*Постановка задачи 1*. Перепишите дословно из отрывка о сонете всё, начиная со слов «Тематически стихи отсылают» и вниз до слов «1983. P. 81–82.».
*Постановка задачи 2*. Кто, согласно отрывку о сонете, по-видимому, первым написал «эпитафию Риму» и в каком веке?
*Постановка задачи 3*. Продолжите отрывок о сонете, начав сразу после его последнего предложения.

*Фрагмент текста*.
====================

Собеседники на пиру. Литературоведческие работы
Шрифт:
При этом распределение смысловых мотивов по строфам и строкам следует правилам сонетной формы, хотя и с некоторыми сдвигами. Первые четыре строки (и начало пятой) развивают мотив развалин; следующие четыре — мотив отражения, дробления в воде (начиная со слова вода в пятой строке, выделенного графически, а также своим положением в конце строки и в начале фразы). Противоположность камня и воды создает характерную для сонета антитезу катренов. С девятой строки две темы сталкиваются в теме времени (заданной уже во второй строке): с быстротекущим временем сопряжены как бегущая вода, так и распадающийся камень. Наконец, с 12-й строки появляется мотив ветра — еще одной стихии, которая метафорически описана как человек: поэт разрешает тему сонета, вводя человеческое, психологическое измерение в его коду (время, энтропия побеждены, когда они осознаны и запечатлены в словах, — даже если это, по всей видимости, иллюзорная победа).
Тематически стихи отсылают к топосу, особенно популярному в поэзии ренессанса и барокко (когда его, кстати, обычно развивали именно в сонетной форме). Хорошо известны «эпитафии Риму», первую из которых написал, по-видимому, Ианус Виталис в XVI веке; ему подражали Дю Белле во Франции, Спенсер в Англии, Кеведо в Испании, Семп-Шажиньский в Польше и др. [499]
499
См. об этом, в частности, Milosz Cz. The History of Polish Literature / 2nd ed. Berkeley; Los Angeles; London: University of California Press, 1983. P. 81–82.

====================

*Записи набора данных*.
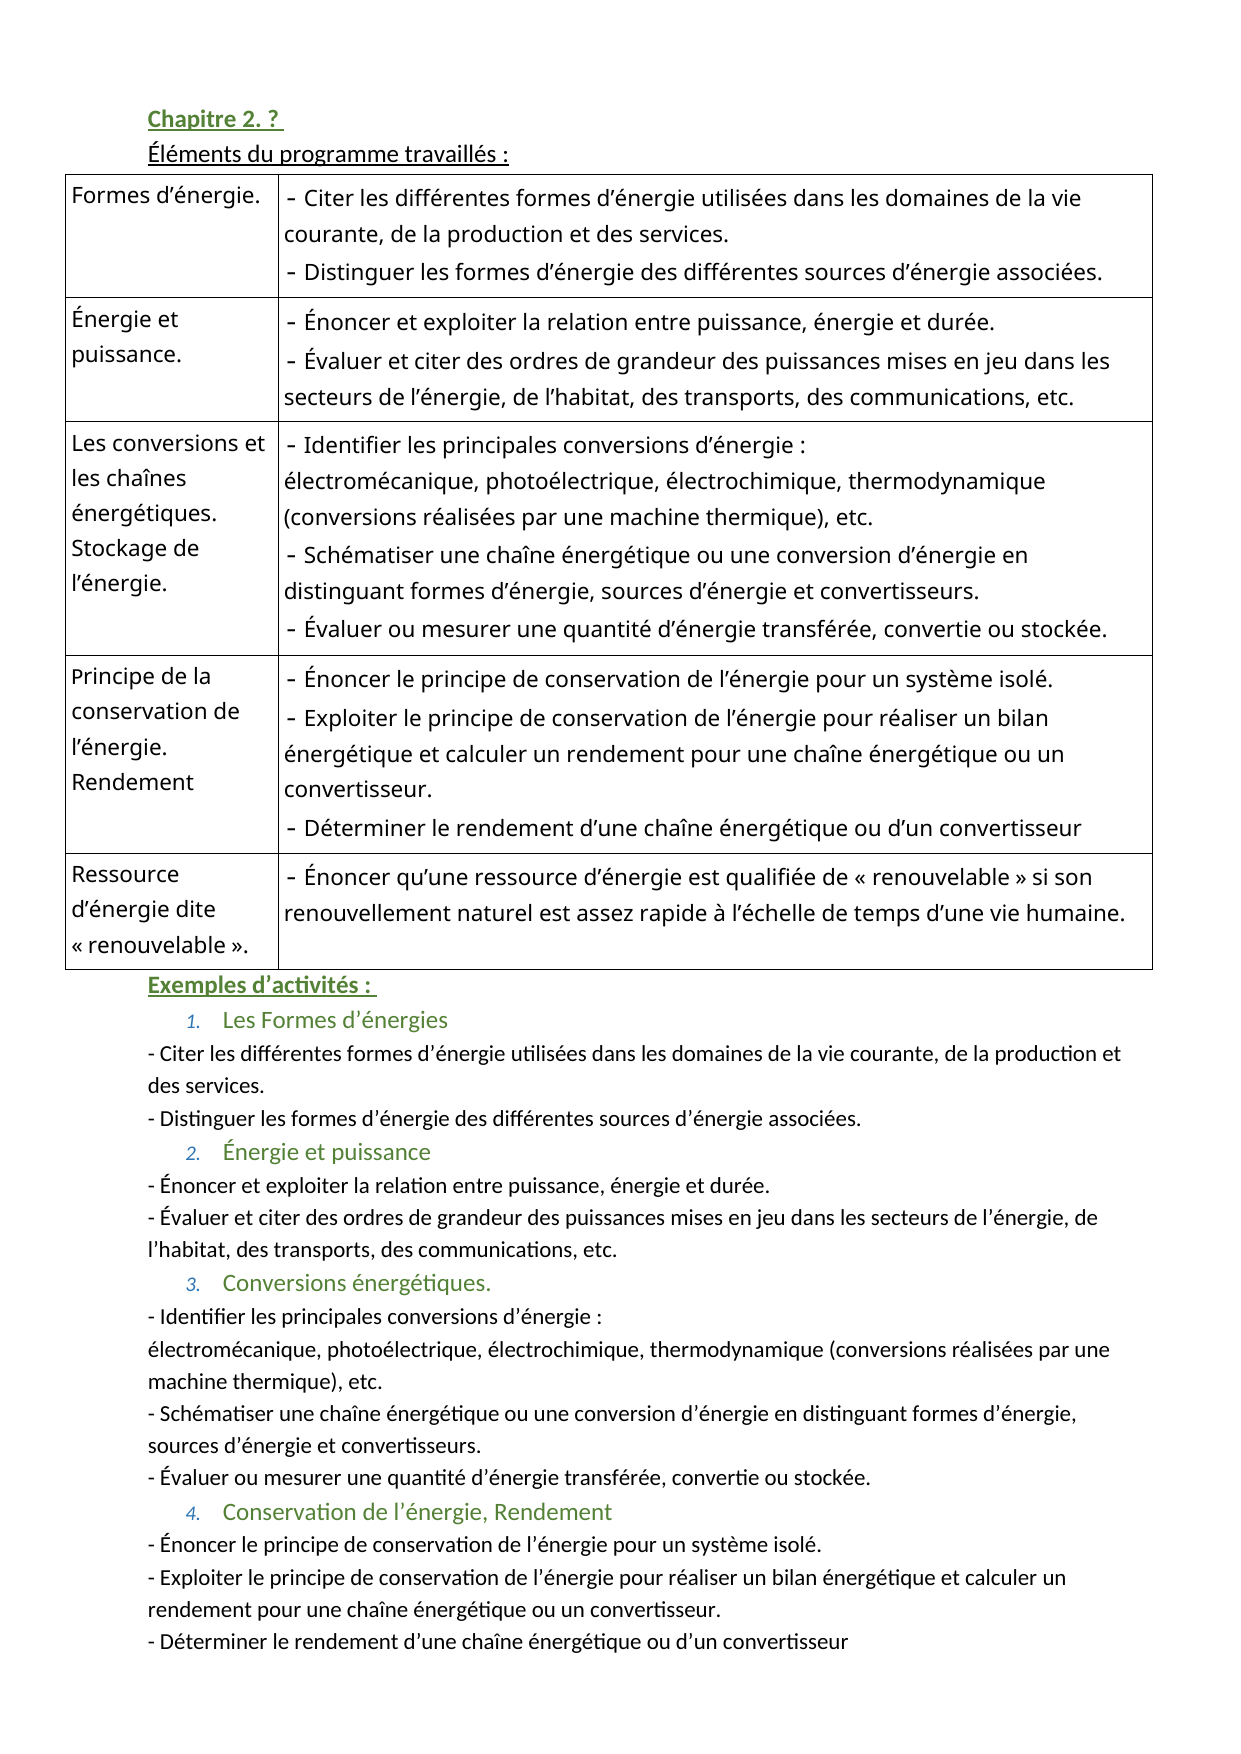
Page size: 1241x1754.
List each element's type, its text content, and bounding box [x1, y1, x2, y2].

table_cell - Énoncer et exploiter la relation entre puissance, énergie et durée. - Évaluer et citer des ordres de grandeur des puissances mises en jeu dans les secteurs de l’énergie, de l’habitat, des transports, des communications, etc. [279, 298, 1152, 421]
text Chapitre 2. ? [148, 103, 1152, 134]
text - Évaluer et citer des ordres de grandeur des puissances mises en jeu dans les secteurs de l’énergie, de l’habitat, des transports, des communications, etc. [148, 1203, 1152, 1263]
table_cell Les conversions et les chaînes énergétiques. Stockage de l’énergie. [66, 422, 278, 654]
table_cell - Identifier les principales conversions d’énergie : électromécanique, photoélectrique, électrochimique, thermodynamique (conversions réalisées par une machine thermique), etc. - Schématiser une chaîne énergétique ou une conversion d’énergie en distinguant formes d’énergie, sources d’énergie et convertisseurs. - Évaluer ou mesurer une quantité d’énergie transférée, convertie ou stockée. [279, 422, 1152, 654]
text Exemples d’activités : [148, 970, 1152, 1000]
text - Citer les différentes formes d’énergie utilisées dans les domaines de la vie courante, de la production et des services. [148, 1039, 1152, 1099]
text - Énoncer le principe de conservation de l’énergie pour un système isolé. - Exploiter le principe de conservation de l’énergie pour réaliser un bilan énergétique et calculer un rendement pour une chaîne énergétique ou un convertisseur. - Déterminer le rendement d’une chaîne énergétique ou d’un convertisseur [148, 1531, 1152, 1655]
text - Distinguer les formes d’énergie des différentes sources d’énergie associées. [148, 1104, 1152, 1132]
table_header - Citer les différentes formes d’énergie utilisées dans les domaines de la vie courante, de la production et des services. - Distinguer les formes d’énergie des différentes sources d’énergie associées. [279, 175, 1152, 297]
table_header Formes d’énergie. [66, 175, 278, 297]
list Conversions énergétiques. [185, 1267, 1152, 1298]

====================

*Итоговый ответ 1*.
Тематически стихи отсылают к топосу, особенно популярному в поэзии ренессанса и барокко (когда его, кстати, обычно развивали именно в сонетной форме). Хорошо известны «эпитафии Риму», первую из которых написал, по-видимому, Ианус Виталис в XVI веке; ему подражали Дю Белле во Франции, Спенсер в Англии, Кеведо в Испании, Семп-Шажиньский в Польше и др. [499]
499
См. об этом, в частности, Milosz Cz. The History of Polish Literature / 2nd ed. Berkeley; Los Angeles; London: University of California Press, 1983. P. 81–82.

*Итоговый ответ 2*. Ианус Виталис, в XVI веке.

*Итоговый ответ 3*.
Разумеется, Бродский вводит в старинный жанр и собственные мотивы. Таков характерный наукообразный пассаж о «новейшем Архимеде» (законодатель физики Архимед, возможно, соотносится с законодателем метафизики Кантом). Суждение о пространстве, которым вытесняется помещенное в него тело здания, отсылает к постоянной у Бродского оппозиции между «временным» Западом и вытесняющим его «пространственным» Востоком [500] . Здесь просматривается еще одна метонимия: Кёнигсберг повторяет судьбу не только Рима, но в определенной степени и родного Бродскому Петербурга, который для него (как для Пушкина, Андрея Белого, Анненского или Мандельштама) также есть включение Запада в ненадежное пространство Востока — включение, которое вечно находится под угрозой географии. Другой новый мотив возникает в концовке вещи. Стихия воздуха вводится в текст с первой строки: «Развалины есть праздник кислорода / и времени». Но к концу стихотворения она претерпевает характерную трансформацию: вместо нейтрального химического термина (кстати, кислород присутствует не только в воздухе, но и в воде, и в камнях) перед нами поэтическое слово ветер. Оно подчеркнуто различными способами, в том числе ономатопеей («…среди развалин бродит, вороша / листву запрошлогоднюю») и полноударностью строки 13. Ветер, как мы уже говорили, очеловечен: Бродский здесь отсылает сразу к двум библейским подтекстам — Екклезиасту («возвращается ветер на круги своя») и евангельской притче о блудном сыне. Стихи завершаются острым ироническим ходом: речь идет о словах, о человеческой коммуникации, той же памяти, которая обессмыслена в мире развалин, приравнена к мертвой листве.
500
Ср. нашу работу «А Journey from Petersburg to Istanbul» (Brodsky’s Poetics and Aesthetics / Ed. by L. Loseff and V. Polukhina. London: The Macmillan Press, 1990. P. 135–149). Текст статьи на русском языке см. в настоящем издании.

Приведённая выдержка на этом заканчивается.